5 Inference-time scaling via self-refinement
This chapter covers
- Scoring LLM answers with a simple rule-based scorer
- Computing an LLM's own confidence in its answers
- Coding a self-refinement loop where the LLM iteratively improves its answers
The previous chapter introduced the concept of inference-time scaling (inference scaling for short), which improves the model response accuracy without further training the model. In particular, the focus of the previous chapter was on self-consistency, where the model generates multiple answers, and the final answer is chosen by majority vote.
As outlined in figure 5.1, this chapter moves beyond the simple majority voting for inference scaling and covers another popular and useful inference-scaling technique, self-refinement. Instead of generating multiple answers to choose from, self-refinement focuses on iteratively refining a single answer to correct potential mistakes.

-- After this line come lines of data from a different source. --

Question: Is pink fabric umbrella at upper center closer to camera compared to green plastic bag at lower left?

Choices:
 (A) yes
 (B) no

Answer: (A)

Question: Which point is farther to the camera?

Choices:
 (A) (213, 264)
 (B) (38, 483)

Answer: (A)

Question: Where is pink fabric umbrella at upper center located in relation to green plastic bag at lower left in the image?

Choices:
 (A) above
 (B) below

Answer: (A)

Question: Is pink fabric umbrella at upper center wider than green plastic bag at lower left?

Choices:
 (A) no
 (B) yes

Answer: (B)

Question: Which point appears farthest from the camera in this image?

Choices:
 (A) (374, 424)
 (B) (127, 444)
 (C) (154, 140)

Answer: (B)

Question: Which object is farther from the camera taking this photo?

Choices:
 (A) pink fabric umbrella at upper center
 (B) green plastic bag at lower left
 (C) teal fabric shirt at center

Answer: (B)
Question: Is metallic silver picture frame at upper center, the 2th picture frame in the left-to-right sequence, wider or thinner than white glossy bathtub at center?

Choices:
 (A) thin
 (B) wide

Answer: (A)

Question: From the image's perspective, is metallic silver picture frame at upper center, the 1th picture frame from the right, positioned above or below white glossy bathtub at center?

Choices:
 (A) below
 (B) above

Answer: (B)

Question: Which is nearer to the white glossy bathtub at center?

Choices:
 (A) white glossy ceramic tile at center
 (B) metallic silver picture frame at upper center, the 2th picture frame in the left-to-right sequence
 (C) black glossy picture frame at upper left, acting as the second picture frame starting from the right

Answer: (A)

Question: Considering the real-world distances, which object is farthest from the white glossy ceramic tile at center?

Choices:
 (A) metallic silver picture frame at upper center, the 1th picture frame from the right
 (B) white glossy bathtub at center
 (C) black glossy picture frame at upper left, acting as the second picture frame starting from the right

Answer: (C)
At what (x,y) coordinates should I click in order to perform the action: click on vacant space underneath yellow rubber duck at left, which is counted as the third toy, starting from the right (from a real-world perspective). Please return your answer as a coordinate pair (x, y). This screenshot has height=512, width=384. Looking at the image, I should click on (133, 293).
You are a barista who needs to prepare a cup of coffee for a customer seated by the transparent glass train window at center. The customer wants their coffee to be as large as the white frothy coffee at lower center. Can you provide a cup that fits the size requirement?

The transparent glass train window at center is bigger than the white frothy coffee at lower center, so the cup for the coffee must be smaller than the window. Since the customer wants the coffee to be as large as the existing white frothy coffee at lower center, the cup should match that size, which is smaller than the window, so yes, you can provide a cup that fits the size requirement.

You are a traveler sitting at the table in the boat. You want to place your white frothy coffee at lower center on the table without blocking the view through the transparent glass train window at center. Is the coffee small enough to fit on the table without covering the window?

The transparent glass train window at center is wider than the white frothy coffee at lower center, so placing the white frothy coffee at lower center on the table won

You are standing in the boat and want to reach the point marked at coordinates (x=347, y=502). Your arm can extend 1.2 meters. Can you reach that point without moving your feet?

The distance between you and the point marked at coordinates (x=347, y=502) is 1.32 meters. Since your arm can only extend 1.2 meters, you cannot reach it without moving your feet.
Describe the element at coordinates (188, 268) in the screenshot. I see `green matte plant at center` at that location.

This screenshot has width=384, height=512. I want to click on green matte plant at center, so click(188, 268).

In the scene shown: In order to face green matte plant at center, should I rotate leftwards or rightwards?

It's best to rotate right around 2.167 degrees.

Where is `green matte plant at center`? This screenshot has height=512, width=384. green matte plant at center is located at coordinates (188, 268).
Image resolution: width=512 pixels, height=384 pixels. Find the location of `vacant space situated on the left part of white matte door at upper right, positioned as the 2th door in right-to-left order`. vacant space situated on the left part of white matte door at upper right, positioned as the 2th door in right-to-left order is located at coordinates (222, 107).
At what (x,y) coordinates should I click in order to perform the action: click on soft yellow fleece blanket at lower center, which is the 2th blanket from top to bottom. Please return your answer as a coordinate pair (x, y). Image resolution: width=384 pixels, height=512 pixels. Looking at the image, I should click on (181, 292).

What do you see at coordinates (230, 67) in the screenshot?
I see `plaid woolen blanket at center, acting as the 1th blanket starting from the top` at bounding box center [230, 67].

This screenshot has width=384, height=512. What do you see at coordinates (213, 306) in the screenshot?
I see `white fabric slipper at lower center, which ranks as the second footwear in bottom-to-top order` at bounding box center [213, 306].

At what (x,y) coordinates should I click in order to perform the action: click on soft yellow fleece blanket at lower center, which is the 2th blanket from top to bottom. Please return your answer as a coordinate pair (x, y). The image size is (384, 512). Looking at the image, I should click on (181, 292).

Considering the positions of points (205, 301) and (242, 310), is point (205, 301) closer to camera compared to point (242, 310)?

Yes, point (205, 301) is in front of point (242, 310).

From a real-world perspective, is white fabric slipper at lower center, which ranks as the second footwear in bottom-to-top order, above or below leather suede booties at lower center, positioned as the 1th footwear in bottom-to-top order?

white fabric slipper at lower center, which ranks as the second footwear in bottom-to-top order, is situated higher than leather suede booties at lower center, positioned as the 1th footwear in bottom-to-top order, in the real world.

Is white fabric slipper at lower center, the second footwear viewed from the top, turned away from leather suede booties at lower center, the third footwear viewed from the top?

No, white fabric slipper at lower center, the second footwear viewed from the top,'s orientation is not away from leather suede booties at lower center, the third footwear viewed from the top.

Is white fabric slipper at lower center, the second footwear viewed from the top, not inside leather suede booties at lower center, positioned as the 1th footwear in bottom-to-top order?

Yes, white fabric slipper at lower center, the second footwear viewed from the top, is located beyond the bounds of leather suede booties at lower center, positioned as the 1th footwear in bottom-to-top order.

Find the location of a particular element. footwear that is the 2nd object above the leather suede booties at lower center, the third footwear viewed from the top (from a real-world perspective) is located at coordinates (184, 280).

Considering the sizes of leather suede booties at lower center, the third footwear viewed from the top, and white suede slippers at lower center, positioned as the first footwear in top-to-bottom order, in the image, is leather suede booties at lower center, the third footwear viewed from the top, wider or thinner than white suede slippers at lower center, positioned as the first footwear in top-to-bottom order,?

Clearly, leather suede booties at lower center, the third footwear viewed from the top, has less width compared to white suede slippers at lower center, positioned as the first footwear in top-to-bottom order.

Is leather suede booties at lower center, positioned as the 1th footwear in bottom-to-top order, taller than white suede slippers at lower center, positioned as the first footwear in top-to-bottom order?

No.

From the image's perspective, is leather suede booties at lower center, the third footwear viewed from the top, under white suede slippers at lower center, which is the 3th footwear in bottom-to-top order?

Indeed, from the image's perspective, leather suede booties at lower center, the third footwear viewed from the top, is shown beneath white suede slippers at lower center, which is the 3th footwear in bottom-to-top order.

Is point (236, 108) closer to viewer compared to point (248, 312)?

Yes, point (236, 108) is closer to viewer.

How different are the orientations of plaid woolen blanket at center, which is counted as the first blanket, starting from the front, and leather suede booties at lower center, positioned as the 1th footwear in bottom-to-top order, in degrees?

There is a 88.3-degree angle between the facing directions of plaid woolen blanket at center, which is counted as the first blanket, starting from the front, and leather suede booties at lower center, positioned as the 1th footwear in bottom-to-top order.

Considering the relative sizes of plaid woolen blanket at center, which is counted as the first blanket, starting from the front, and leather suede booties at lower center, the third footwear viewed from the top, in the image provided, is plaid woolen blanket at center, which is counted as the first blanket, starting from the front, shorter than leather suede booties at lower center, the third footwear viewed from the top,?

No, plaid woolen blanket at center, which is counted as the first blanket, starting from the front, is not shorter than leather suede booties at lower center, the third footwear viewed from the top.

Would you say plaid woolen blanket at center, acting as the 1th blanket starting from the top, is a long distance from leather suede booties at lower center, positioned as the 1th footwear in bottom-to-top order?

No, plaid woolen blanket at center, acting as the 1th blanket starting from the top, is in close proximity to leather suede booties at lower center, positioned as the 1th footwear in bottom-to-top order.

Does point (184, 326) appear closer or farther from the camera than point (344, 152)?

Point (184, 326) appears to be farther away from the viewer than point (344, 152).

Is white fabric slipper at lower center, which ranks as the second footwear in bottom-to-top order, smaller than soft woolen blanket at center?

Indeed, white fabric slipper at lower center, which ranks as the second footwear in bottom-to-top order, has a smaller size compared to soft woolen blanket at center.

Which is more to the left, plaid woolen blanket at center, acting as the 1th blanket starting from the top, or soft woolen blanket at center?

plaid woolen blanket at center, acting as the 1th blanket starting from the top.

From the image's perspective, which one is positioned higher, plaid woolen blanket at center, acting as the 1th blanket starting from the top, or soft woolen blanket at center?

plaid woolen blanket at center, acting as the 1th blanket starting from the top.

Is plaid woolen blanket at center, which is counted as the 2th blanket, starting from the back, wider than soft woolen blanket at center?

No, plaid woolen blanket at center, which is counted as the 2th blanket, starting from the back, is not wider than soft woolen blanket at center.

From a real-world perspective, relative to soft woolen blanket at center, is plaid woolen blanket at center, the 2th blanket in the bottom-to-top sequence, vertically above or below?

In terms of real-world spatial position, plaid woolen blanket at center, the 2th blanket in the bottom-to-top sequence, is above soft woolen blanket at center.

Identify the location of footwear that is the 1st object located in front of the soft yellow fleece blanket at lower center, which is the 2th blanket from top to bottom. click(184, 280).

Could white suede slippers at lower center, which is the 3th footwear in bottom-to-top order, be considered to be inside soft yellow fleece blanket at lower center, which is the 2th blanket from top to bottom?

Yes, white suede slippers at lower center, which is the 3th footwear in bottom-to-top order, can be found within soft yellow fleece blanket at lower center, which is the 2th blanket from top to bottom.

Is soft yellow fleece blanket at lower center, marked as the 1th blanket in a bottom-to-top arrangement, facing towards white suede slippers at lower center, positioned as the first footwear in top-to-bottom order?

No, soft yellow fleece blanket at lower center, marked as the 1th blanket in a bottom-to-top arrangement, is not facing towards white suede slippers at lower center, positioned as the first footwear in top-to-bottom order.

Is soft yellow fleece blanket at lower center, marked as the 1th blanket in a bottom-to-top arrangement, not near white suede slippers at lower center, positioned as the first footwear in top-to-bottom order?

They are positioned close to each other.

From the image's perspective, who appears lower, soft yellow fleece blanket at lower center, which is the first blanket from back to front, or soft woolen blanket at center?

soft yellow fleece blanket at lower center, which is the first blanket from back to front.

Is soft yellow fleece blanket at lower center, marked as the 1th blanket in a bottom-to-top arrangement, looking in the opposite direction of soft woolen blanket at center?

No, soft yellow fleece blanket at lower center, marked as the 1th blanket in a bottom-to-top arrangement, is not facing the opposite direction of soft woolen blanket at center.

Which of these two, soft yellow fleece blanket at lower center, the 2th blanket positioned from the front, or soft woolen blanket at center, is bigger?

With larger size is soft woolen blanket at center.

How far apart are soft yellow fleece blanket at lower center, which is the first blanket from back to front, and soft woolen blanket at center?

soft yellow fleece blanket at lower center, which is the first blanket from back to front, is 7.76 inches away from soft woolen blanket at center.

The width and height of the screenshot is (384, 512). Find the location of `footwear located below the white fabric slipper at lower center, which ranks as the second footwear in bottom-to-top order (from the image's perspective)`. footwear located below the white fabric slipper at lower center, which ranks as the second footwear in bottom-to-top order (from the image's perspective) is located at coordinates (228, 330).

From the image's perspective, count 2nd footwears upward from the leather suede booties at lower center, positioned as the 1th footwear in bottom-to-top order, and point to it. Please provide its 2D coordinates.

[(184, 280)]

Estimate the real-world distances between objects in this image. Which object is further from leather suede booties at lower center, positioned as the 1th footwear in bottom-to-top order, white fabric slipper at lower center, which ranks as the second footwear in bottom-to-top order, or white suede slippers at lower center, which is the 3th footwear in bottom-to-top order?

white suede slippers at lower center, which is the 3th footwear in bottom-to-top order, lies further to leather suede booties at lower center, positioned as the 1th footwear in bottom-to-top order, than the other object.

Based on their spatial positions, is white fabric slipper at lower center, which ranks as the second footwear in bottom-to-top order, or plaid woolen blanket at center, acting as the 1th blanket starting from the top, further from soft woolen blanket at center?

Figure 5.1 A mental model of the topics covered in this book. This chapter continues stage 3 and focuses on inference-time techniques for improving reasoning without additional training. This chapter introduces self-refinement, where the model iteratively critiques and improves its own answers.
5.1 Scoring and iteratively improving model responses
As discussed in the previous chapter, inference scaling provides a way to trade additional compute for better accuracy. We also covered two inference scaling techniques, chain-of-thought prompting and self-consistency.